DICIOTTOMILA TERRORISTI
L’attacco contro l’Iraq
ha rafforzato Al Qaida
Londra. La guerra in Iraq come un boomerang: ha fatto da potente detonatore, alimentando rabbia e frustrazione ed ingrossando le fila del terrore. Sarebbero 18.000 le reclute di Al Qaida che aspettano nell'ombra per operazioni soprattutto in Europa e negli Usa, pronte ad usare anche armi di distruzione di massa. A sostenerlo è l'Istituto Internazionale di Studi Strategici (Iiss) di Londra che nel suo ultimo rapporto dichiara che la guerra in Iraq «ha incrementato le energie e le risorse di Al Qaida e dei suoi seguaci ed ha diluito quelle della coalizione».

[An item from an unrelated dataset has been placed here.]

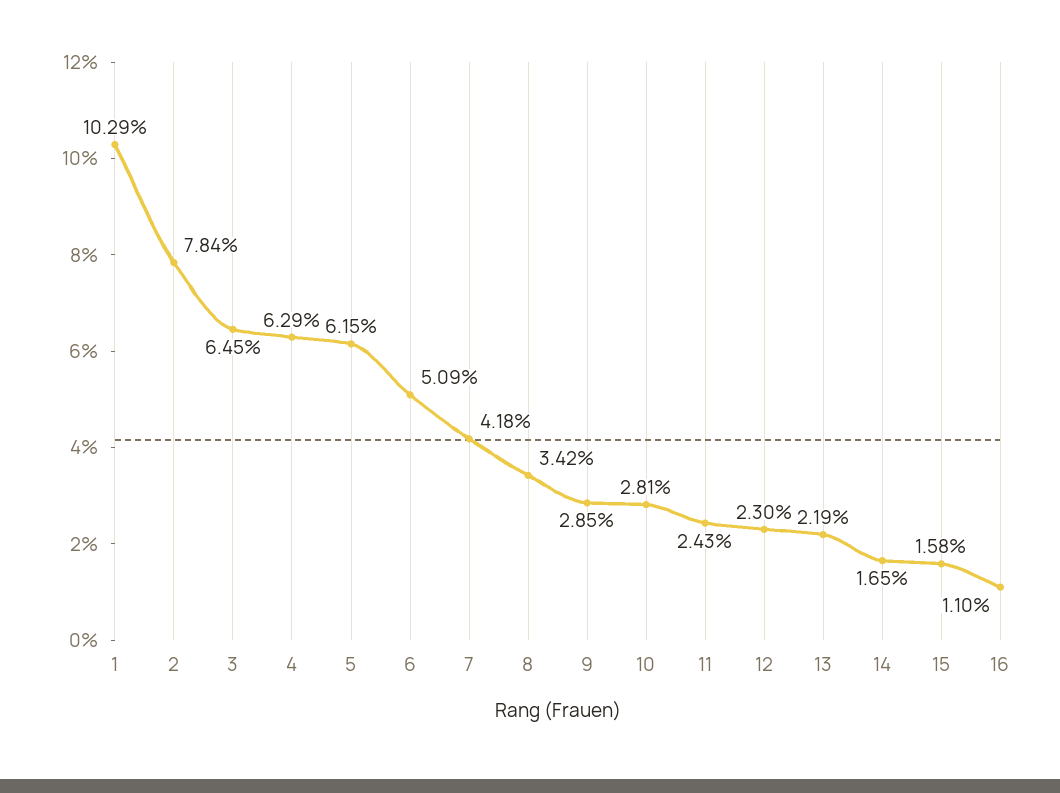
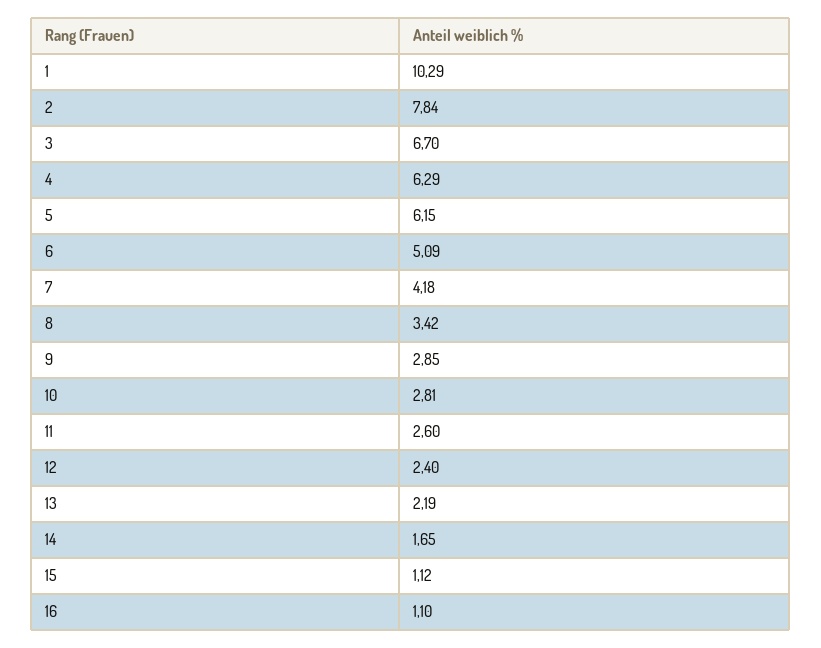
3: 6.45 -> 6.7
11: 2.43 -> 2.6
12: 2.3 -> 2.4
15: 1.58 -> 1.12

Assieme al terrorismo globale i problemi del Medio Oriente sono al centro delle maggiori preoccupazioni dei ricercatori: in Iraq, dove insicurezza ed instabilità politica sono destinate ad aumentare nelle sei settimane prima del trasferimento di poteri e nei sei mesi che porteranno alle prime elezioni; nei territori palestinesi ed in Israele dove è sentita drammaticamente la mancanza di una politica americana di stimolo per il mantenimento della cosiddetta «road map» (vale a dire l’itinerario di pace delineato da Usa, Unione Europea, Russia e Onu).
«Bisogna aspettarsi che Al Qaida continui a provare a sviluppare piani per attacchi terroristici in Europa e Nord America», ha detto il direttore dell'Iiss, John Chipman, durante la presentazione del rapporto aggiungendo che ad Al Qaida basterà nel frattempo colpire «obbiettivi più ”soffici“ che coinvolgono americani, europei ed israeliani e aiutare l'insurrezione irachena». Dal punto di vista della lotta al terrorismo, dunque, l’invasione dell’Iraq ha ingigantito anzicché contenere il fenomeno.